Fait religieux en entreprise : osons résister

Pas une semaine sans tomber sur un article lié à la volonté de groupuscules d’introduire la religion en entreprise. Il est temps de dire stop à cette dérive inquiétante.


La complicité des syndicats et le manque de courage des politiques et des dirigeants sont deux éléments qui laissent l’entreprise en prise avec un phénomène sociétal qui la dépasse. La rue est entrée dans l'entreprise.

L’entreprise est un espace collectif, laïc, portée par une ambition de performance. Elle doit être animée par des valeurs et une culture qui s’appliquent sans discrimination à tous. Et voilà que le fait religieux, porté par des courants pilotés est en passe de créer la discrimination inversée. Un comble.
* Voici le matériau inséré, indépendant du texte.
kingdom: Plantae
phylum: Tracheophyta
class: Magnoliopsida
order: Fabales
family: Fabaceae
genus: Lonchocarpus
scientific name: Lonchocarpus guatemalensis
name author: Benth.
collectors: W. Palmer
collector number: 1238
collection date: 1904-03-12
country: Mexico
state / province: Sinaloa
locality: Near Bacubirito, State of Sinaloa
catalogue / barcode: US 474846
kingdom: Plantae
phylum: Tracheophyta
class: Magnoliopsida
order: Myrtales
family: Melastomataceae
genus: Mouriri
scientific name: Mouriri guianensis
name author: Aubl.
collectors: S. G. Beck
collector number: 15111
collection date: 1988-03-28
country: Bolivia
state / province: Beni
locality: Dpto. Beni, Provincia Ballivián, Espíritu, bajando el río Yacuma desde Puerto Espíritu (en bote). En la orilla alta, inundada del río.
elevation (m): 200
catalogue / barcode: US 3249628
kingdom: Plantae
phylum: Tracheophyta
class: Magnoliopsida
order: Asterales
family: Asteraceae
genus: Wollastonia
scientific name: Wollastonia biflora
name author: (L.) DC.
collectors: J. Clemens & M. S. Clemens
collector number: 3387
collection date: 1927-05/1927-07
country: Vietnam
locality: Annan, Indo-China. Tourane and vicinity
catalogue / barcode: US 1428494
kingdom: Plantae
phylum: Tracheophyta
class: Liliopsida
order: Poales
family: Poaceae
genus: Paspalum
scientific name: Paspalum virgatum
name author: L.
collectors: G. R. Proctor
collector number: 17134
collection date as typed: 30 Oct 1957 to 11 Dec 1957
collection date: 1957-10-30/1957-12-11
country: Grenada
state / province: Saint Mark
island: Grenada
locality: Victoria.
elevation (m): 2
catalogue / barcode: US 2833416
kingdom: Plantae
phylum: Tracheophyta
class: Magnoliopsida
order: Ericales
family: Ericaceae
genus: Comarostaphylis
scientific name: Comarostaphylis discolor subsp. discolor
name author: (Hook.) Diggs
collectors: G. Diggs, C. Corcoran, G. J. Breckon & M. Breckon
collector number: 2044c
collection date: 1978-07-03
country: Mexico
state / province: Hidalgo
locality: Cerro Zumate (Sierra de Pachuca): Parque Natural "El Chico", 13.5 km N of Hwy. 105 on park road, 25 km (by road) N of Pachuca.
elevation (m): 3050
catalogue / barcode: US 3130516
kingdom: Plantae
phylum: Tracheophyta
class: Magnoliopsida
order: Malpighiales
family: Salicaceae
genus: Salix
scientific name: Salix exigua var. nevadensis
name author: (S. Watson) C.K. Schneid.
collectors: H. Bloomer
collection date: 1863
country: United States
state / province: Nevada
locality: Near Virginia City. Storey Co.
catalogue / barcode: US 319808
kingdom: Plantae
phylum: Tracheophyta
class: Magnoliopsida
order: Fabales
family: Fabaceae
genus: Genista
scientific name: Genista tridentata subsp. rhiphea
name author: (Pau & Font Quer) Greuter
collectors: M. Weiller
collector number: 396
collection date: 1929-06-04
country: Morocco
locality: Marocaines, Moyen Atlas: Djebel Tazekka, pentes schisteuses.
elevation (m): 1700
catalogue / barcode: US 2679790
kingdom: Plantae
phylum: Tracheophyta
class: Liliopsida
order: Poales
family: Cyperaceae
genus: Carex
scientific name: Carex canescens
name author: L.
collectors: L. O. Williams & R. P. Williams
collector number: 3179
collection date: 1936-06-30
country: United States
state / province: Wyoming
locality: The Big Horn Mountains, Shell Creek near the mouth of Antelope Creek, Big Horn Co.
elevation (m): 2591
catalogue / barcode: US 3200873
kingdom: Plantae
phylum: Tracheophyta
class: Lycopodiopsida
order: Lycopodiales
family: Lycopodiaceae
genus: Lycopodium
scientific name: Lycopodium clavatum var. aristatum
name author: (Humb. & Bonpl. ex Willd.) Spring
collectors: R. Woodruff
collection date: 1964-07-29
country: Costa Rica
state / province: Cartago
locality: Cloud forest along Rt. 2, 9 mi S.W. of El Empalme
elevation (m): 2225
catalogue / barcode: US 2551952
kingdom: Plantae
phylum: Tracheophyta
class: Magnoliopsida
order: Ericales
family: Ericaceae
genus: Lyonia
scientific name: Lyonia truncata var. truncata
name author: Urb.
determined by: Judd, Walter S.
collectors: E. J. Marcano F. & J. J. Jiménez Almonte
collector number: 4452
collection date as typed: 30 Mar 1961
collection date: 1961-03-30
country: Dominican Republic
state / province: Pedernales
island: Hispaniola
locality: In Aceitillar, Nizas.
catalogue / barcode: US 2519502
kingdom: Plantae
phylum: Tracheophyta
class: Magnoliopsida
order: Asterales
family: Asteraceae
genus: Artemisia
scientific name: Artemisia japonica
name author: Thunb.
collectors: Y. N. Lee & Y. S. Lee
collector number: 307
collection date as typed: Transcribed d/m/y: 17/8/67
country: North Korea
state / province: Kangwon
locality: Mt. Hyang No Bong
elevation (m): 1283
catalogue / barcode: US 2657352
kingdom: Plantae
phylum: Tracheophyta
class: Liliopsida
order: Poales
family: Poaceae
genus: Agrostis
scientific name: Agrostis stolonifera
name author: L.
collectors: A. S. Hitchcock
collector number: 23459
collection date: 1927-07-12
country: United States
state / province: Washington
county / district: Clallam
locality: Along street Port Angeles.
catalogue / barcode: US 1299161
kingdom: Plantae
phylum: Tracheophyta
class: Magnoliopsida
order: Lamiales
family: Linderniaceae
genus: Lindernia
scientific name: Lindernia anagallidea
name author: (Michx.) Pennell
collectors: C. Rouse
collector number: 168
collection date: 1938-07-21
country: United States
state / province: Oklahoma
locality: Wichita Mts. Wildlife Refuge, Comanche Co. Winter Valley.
Espace ouvert et tolérant, l’entreprise moderne ne peut être victime de rites importés contre son gré qui viendraient semer le trouble dans son équilibre humain fondé encore une fois sur une culture et un modèle de management.

Dans la plupart des entreprises médiatisées sur le sujet, ce sont les "petits managers" qui trinquent et qui doivent vivre dans la crainte permanente de menaces, y compris physiques ! Ou sont les grands discours des leaders ? Où est la force du droit ? Où est le courage ? Nulle part !

L’entreprise est une composante essentielle de la société civile  privée ou publique, le droit s’applique, mais au-delà, les usages du vivre ensemble républicain et les règles civiques guident une concorde dans un univers business.

L’entreprise elle-même porte une spiritualité à l’image de toute communauté sportive ou autre. Elle a des couleurs à défendre, un maillot à porter, une identité à défendre. Imagine-t-on le jour d’un grand match, une équipe déclarant forfait pour cause de prière ?

La culture d’entreprise a-t-elle une portée spirituelle face à des salariés qui revendiquent leur spiritualité privée ? La question choque, dérange, interpelle : pour la plupart, elle sera sûrement incongrue et un non sujet et pourtant, ne pas se la poser peut nous faire passer à côté de l'essentiel.

Avant toute chose, il faut se débarrasser des oripeaux religieux et de tous dogmes pour revenir à un périmètre humain naturel : valeurs, croyance, engagement, dépassement, culture, fierté d’appartenance, rites… Pour le moins, les mots d’usages quotidien en entreprise ne sont pas aseptisés et ont une profondeur surprenante. Le problème pour quiconque qui passe sa vie dans les entreprises, est que ces mots sonnent souvent creux et sont insipides pour la plupart des salariés.

Le vivre ensemble en entreprise est souvent La priorité du dirigeant responsable. En tant que chef d’équipe, il est le garant du sens commun. Sa politique de recrutement est par essence culturellement discriminante pour attirer des équipiers en phase avec la culture de sa boîte, son système d’évaluation et de sanction repose sur le respect des règles de vie…

En 200 ans, l’entreprise est devenue un lieu d’intégration, d’émancipation unique et ce aux quatre coins du globe. L’esprit de compétition qui la gère révèle les personnes et les libère aussi.

L’entreprise est un trait d’union entre les différences et jette souvent des ponts là où la géopolitique a bâti des murs. Même si ses intérêts sont économiques avant tout, elle doit assumer une responsabilité morale inédite. Loin d’être toujours un espace de Lumières, elle ne doit pas reculer face à l’obscurantisme drapé dans la vertu du droit à la différence !

Politiques, dirigeants d'entreprises, partenaires sociaux, salariés, citoyens, il y a urgence à dire stop au fait religieux en entreprise qui est, avec l’école, l’une des dernières citadelles de la libre pensée dans le respect de l’autre.

L’entreprise n’est pas neutre, elle est culturellement engagée de par son histoire, sa vision, son futur. Dieu avec ses églises, mosquées, synagogues et autres temples, n’a pas pour vocation de gérer des comptes d’exploitation ! Laissons-LE à ses affaires.